= Lily Venson =

American journalist

Lily Pagratis Venson (October 24, 1924 - June 27, 2011) was an American journalist and was a resident of Chicago her entire life.

She attended Wilbur Wright College and Columbia College Chicago. She began writing for Lerner Newspapers at the Rogers Park office in 1962 and was an award-winning journalist and feature writer for the Lerner newspapers. She left the paper in 1973 to work as head of public relations for Cook County Hospitals. During her years at Lerner, she received numerous press awards including a nomination for the Pulitzer Prize by Columbia University and the City of New York, for a series of more than 100 articles she wrote on the crusade to preserve 100 acres of private golf land to create Lawrence C. Warren State Park in West Rogers Park in Chicago. For her coverage of this landmark event she was awarded a plaque of recognition in 1972 by Gov. of Illinois Richard Ogilvie.

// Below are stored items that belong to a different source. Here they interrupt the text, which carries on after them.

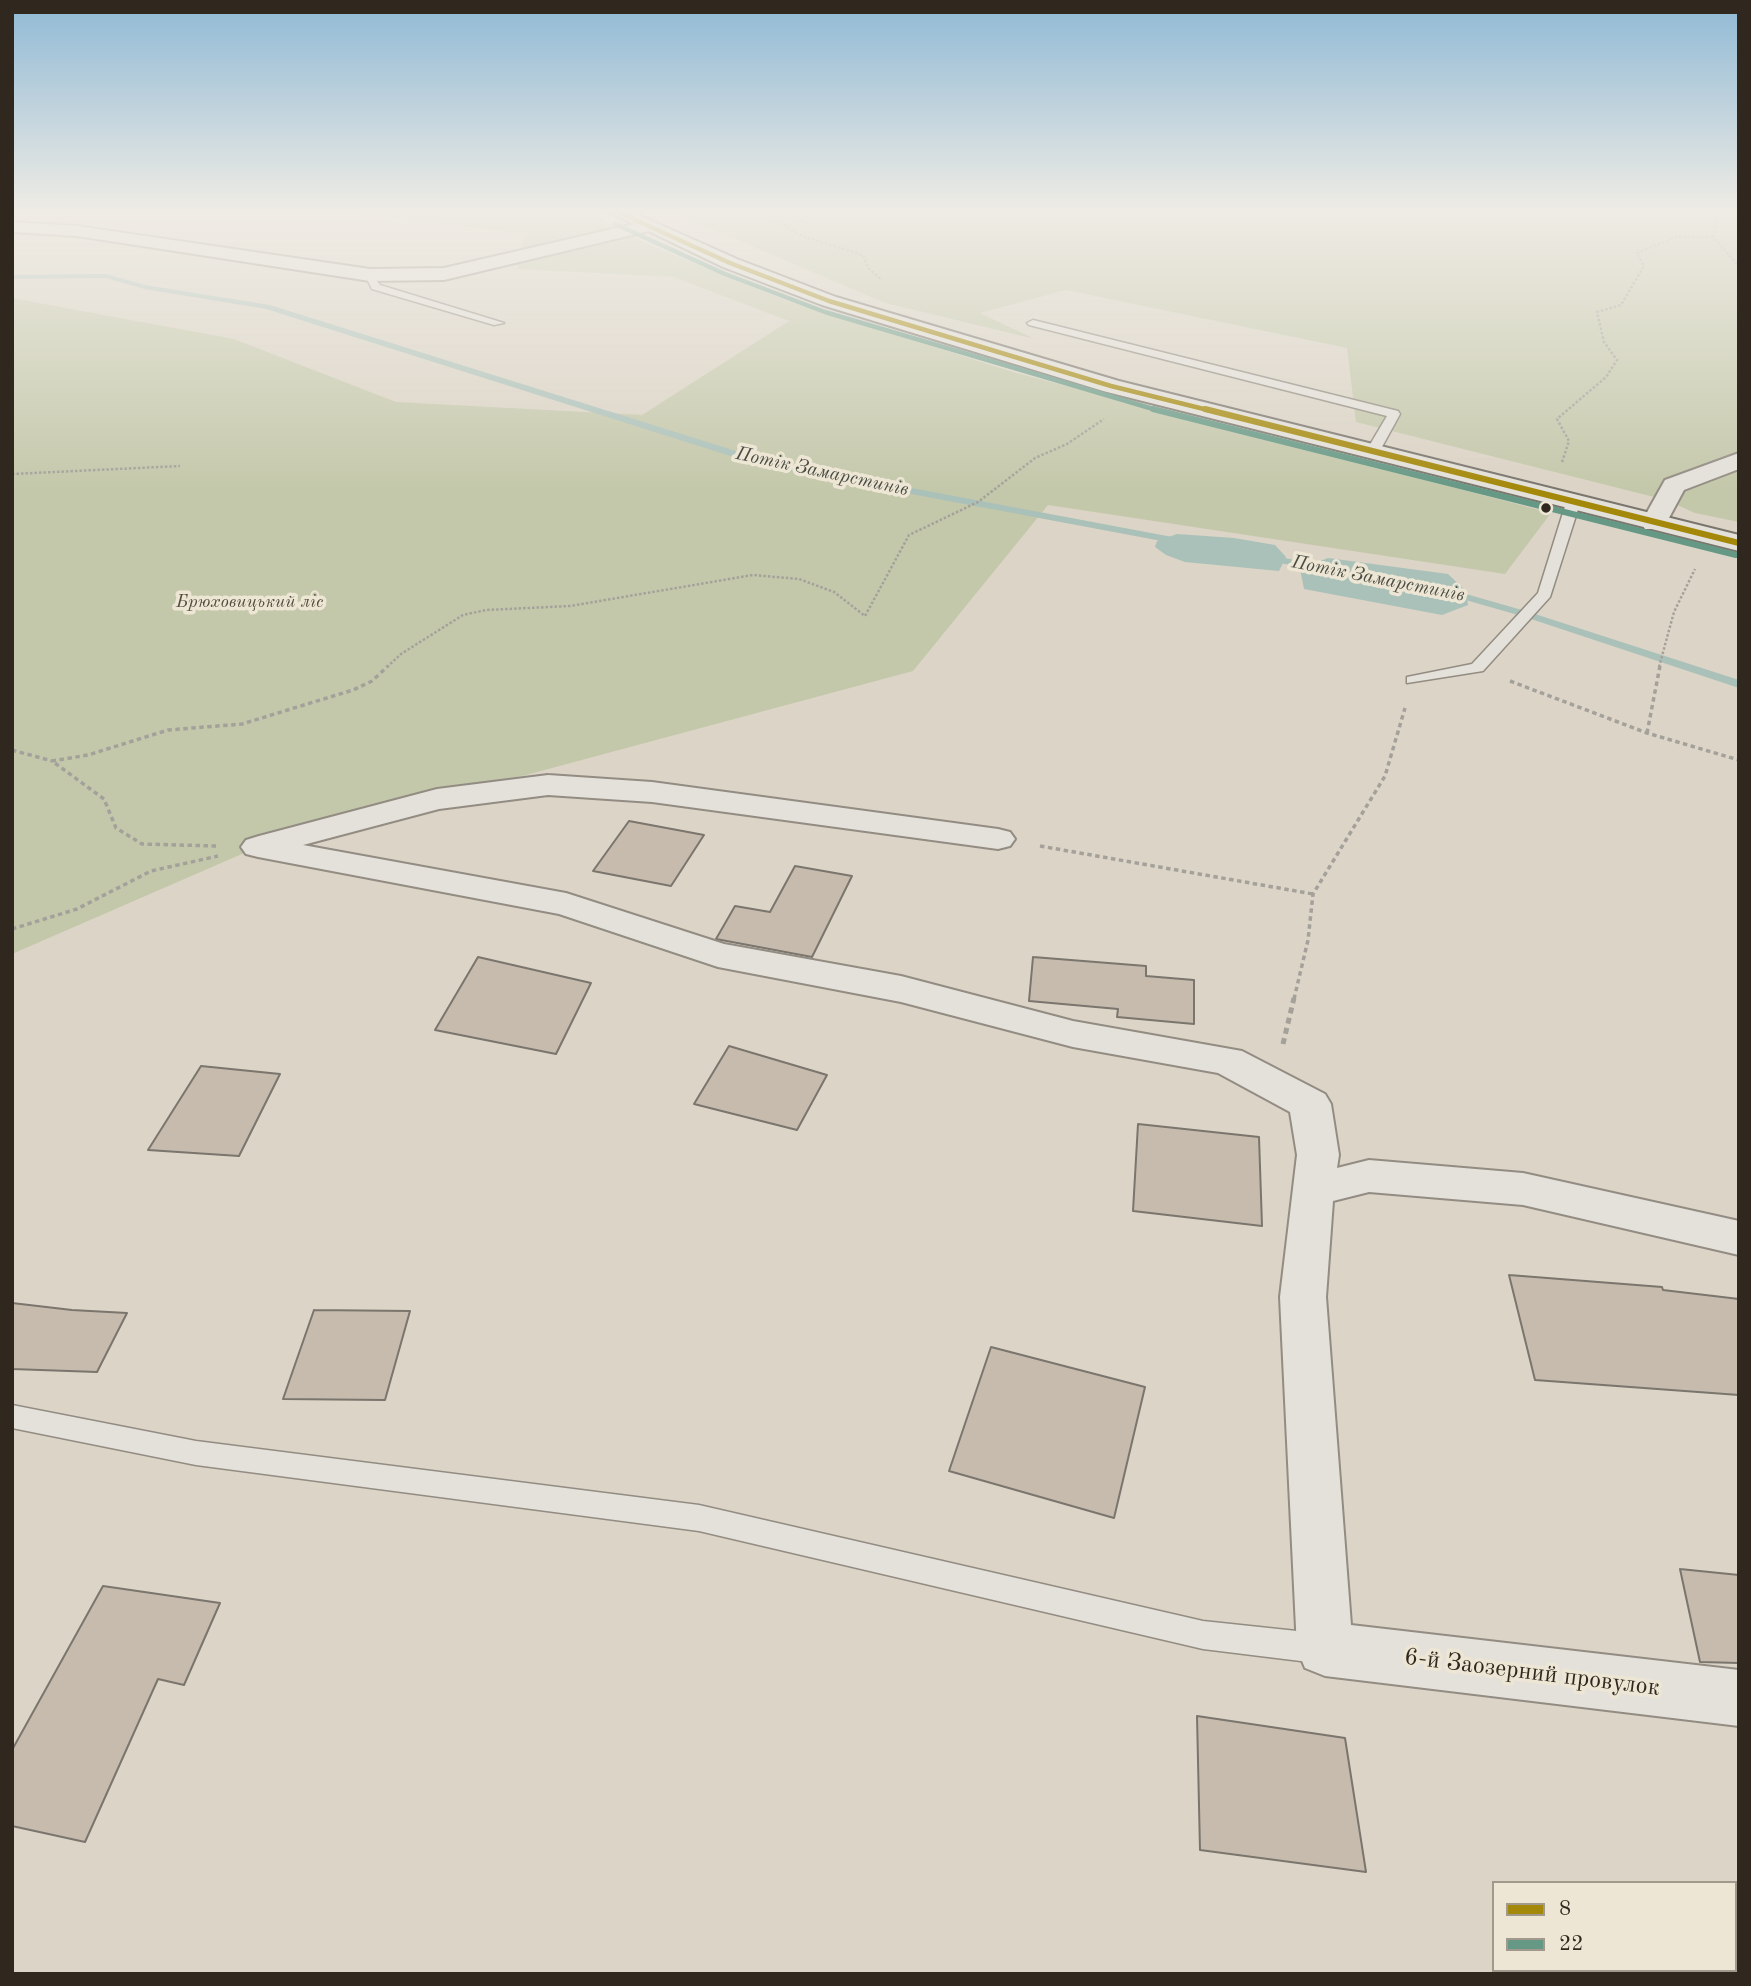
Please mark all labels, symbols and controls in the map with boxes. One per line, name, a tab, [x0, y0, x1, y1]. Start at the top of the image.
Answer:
water label: Потік Замарстинів	[734, 443, 910, 501]
unlabelled marker	[1539, 501, 1553, 515]
water label: Потік Замарстинів	[1289, 551, 1467, 607]
park label: Брюховицький ліс	[176, 591, 324, 613]
street label: 6-й Заозерний провулок	[1403, 1643, 1661, 1703]
legend	[1492, 1881, 1737, 1972]
text: 8	[1559, 1899, 1571, 1920]
text: 22	[1559, 1934, 1583, 1955]

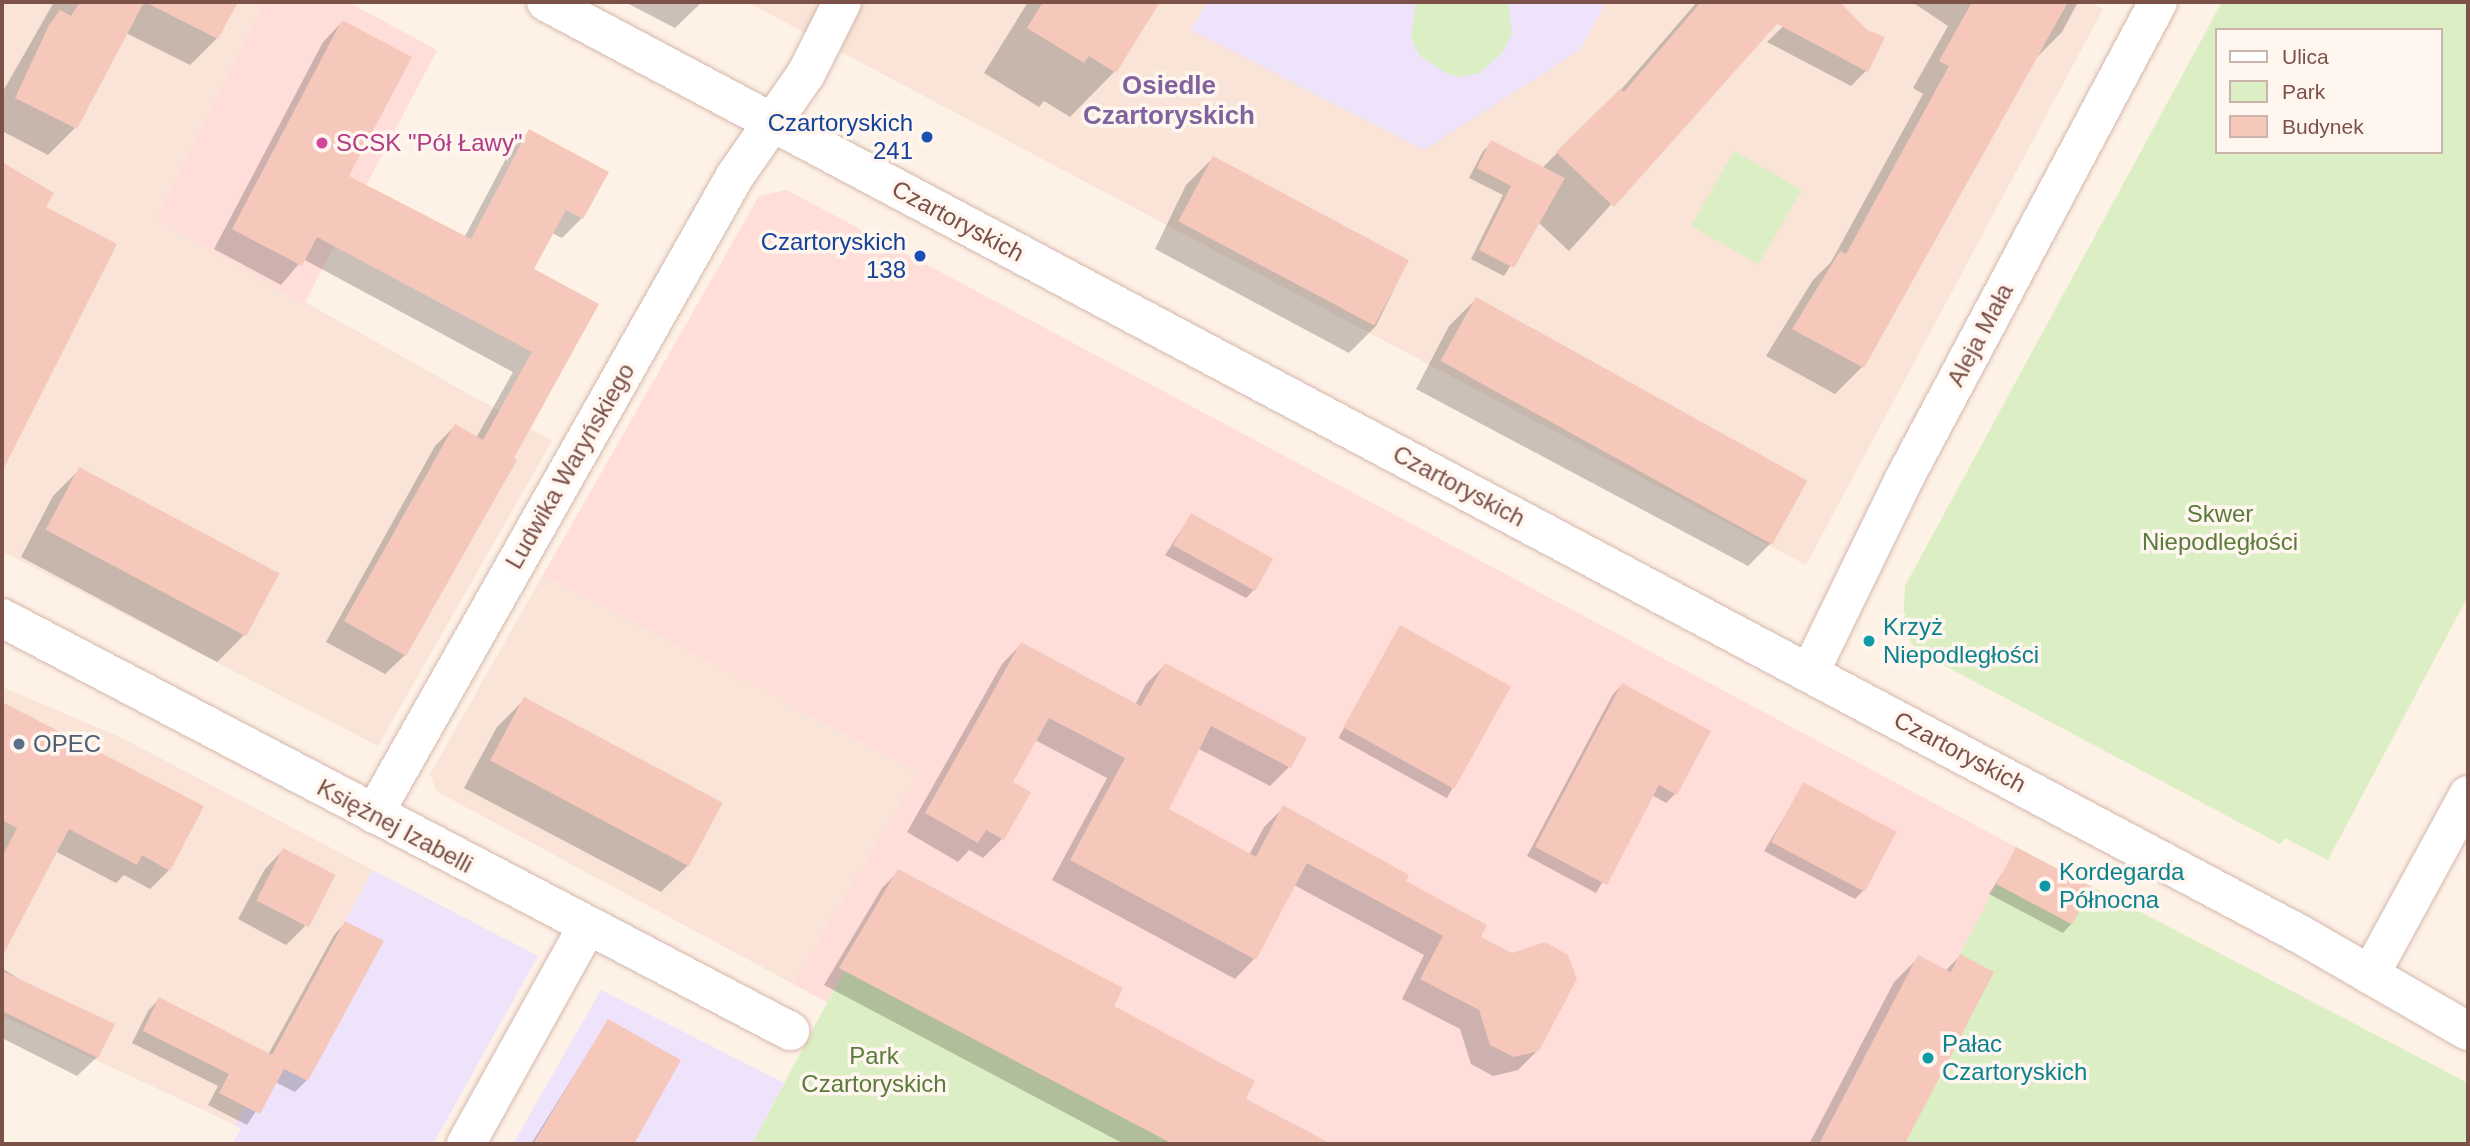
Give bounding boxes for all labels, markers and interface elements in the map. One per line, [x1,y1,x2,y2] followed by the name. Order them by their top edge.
[2214,28,2442,154] legend
[2282,45,2329,68] text: Ulica
[1083,70,1255,132] district label: Osiedle Czartoryskich
[2282,80,2325,103] text: Park
[768,109,913,165] place label: Czartoryskich 241
[2282,115,2364,138] text: Budynek
[336,129,522,157] place label: SCSK "Pół Ławy"
[919,129,935,145] marker: Czartoryskich 241
[314,135,330,151] marker: SCSK "Pół Ławy"
[887,174,1029,268] street label: Czartoryskich
[761,228,906,284] place label: Czartoryskich 138
[912,248,928,264] marker: Czartoryskich 138
[1941,279,2019,391] street label: Aleja Mała
[499,358,641,574] street label: Ludwika Waryńskiego
[1388,439,1530,533] street label: Czartoryskich
[2142,500,2298,556] park label: Skwer Niepodległości
[1883,613,2039,669] place label: Krzyż Niepodległości
[1861,633,1877,649] marker: Krzyż Niepodległości
[1889,705,2031,799] street label: Czartoryskich
[33,730,101,758] place label: OPEC
[11,736,27,752] marker: OPEC
[312,773,478,879] street label: Księżnej Izabelli
[2059,858,2184,914] place label: Kordegarda Północna
[2037,878,2053,894] marker: Kordegarda Północna
[1942,1030,2087,1086] place label: Pałac Czartoryskich
[801,1042,947,1098] park label: Park Czartoryskich
[1920,1050,1936,1066] marker: Pałac Czartoryskich

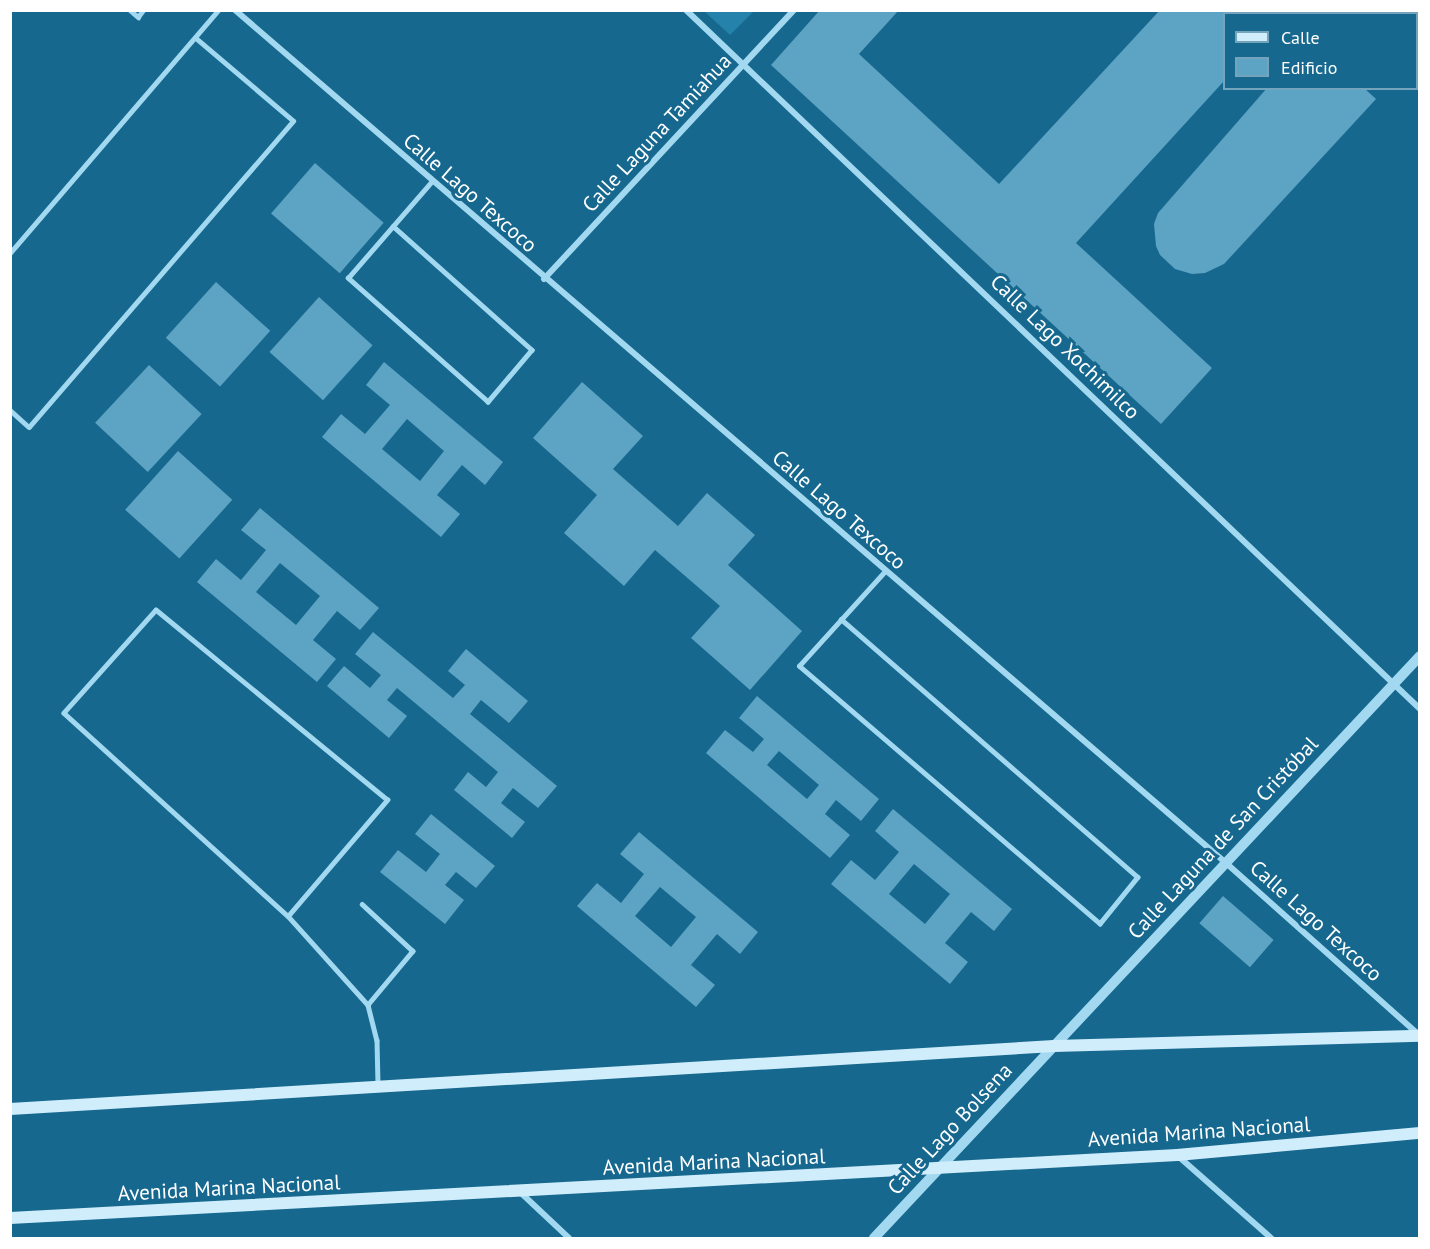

Among her other stories of note, she covered the immigration battle in Chicago of Walter Polovchak. She also covered in person the last march of Martin Luther King Jr. from Selma to Montgomery, Alabama on March 21, 1965. She was a member of Illinois Women's Press Association.

The majority of her journalism articles and photos which covered many historical events in Chicago are housed at the Newberry Library in Chicago for archival deposit.

==Family==
She was married to George Venson (1910–1998) and had two children, Virginia and Petros.